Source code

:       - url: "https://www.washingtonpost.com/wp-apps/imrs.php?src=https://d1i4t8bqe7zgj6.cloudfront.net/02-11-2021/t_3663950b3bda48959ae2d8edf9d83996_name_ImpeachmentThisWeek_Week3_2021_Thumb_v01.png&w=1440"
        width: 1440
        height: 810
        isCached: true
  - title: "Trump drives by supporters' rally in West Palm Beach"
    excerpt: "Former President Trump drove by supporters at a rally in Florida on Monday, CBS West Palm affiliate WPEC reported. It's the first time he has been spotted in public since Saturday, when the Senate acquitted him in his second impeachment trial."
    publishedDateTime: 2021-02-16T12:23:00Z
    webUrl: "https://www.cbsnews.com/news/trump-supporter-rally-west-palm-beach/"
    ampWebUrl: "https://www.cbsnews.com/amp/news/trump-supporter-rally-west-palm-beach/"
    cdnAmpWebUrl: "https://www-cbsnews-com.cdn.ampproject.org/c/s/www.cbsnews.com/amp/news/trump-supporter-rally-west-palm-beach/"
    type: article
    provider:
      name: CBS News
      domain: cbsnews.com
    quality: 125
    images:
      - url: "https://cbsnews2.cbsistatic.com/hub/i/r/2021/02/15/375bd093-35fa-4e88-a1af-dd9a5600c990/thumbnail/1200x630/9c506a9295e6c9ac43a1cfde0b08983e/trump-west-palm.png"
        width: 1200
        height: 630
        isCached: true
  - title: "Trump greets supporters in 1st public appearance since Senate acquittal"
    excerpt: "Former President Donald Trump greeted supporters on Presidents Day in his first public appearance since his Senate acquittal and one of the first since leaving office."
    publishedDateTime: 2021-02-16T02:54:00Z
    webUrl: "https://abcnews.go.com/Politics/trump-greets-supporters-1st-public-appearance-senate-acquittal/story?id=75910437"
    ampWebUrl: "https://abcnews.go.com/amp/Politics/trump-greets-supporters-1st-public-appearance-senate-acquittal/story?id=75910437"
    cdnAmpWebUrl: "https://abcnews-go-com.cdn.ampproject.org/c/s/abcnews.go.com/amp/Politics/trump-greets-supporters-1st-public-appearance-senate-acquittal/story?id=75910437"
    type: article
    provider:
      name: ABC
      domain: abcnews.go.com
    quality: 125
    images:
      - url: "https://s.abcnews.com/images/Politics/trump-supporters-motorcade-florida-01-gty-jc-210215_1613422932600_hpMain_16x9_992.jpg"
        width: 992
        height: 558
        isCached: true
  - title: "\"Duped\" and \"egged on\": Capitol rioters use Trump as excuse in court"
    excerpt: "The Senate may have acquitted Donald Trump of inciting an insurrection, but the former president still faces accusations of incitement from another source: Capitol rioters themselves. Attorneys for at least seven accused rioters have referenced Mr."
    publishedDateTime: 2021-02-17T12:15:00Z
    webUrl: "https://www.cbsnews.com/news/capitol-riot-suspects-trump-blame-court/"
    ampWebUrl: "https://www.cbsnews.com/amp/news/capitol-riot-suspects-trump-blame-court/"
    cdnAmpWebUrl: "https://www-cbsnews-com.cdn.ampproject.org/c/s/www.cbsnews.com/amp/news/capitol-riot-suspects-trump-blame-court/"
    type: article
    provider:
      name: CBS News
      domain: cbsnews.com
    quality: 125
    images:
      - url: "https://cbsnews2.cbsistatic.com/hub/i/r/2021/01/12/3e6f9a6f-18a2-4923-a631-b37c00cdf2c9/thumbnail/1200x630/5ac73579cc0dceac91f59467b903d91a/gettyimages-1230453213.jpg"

--

- What you have to do
Please copy each record shown above exactly.

- Output of the task
Source code

:       - url: "https://www.washingtonpost.com/wp-apps/imrs.php?src=https://d1i4t8bqe7zgj6.cloudfront.net/02-11-2021/t_3663950b3bda48959ae2d8edf9d83996_name_ImpeachmentThisWeek_Week3_2021_Thumb_v01.png&w=1440"
        width: 1440
        height: 810
        isCached: true
  - title: "Trump drives by supporters' rally in West Palm Beach"
    excerpt: "Former President Trump drove by supporters at a rally in Florida on Monday, CBS West Palm affiliate WPEC reported. It's the first time he has been spotted in public since Saturday, when the Senate acquitted him in his second impeachment trial."
    publishedDateTime: 2021-02-16T12:23:00Z
    webUrl: "https://www.cbsnews.com/news/trump-supporter-rally-west-palm-beach/"
    ampWebUrl: "https://www.cbsnews.com/amp/news/trump-supporter-rally-west-palm-beach/"
    cdnAmpWebUrl: "https://www-cbsnews-com.cdn.ampproject.org/c/s/www.cbsnews.com/amp/news/trump-supporter-rally-west-palm-beach/"
    type: article
    provider:
      name: CBS News
      domain: cbsnews.com
    quality: 125
    images:
      - url: "https://cbsnews2.cbsistatic.com/hub/i/r/2021/02/15/375bd093-35fa-4e88-a1af-dd9a5600c990/thumbnail/1200x630/9c506a9295e6c9ac43a1cfde0b08983e/trump-west-palm.png"
        width: 1200
        height: 630
        isCached: true
  - title: "Trump greets supporters in 1st public appearance since Senate acquittal"
    excerpt: "Former President Donald Trump greeted supporters on Presidents Day in his first public appearance since his Senate acquittal and one of the first since leaving office."
    publishedDateTime: 2021-02-16T02:54:00Z
    webUrl: "https://abcnews.go.com/Politics/trump-greets-supporters-1st-public-appearance-senate-acquittal/story?id=75910437"
    ampWebUrl: "https://abcnews.go.com/amp/Politics/trump-greets-supporters-1st-public-appearance-senate-acquittal/story?id=75910437"
    cdnAmpWebUrl: "https://abcnews-go-com.cdn.ampproject.org/c/s/abcnews.go.com/amp/Politics/trump-greets-supporters-1st-public-appearance-senate-acquittal/story?id=75910437"
    type: article
    provider:
      name: ABC
      domain: abcnews.go.com
    quality: 125
    images:
      - url: "https://s.abcnews.com/images/Politics/trump-supporters-motorcade-florida-01-gty-jc-210215_1613422932600_hpMain_16x9_992.jpg"
        width: 992
        height: 558
        isCached: true
  - title: "\"Duped\" and \"egged on\": Capitol rioters use Trump as excuse in court"
    excerpt: "The Senate may have acquitted Donald Trump of inciting an insurrection, but the former president still faces accusations of incitement from another source: Capitol rioters themselves. Attorneys for at least seven accused rioters have referenced Mr."
    publishedDateTime: 2021-02-17T12:15:00Z
    webUrl: "https://www.cbsnews.com/news/capitol-riot-suspects-trump-blame-court/"
    ampWebUrl: "https://www.cbsnews.com/amp/news/capitol-riot-suspects-trump-blame-court/"
    cdnAmpWebUrl: "https://www-cbsnews-com.cdn.ampproject.org/c/s/www.cbsnews.com/amp/news/capitol-riot-suspects-trump-blame-court/"
    type: article
    provider:
      name: CBS News
      domain: cbsnews.com
    quality: 125
    images:
      - url: "https://cbsnews2.cbsistatic.com/hub/i/r/2021/01/12/3e6f9a6f-18a2-4923-a631-b37c00cdf2c9/thumbnail/1200x630/5ac73579cc0dceac91f59467b903d91a/gettyimages-1230453213.jpg"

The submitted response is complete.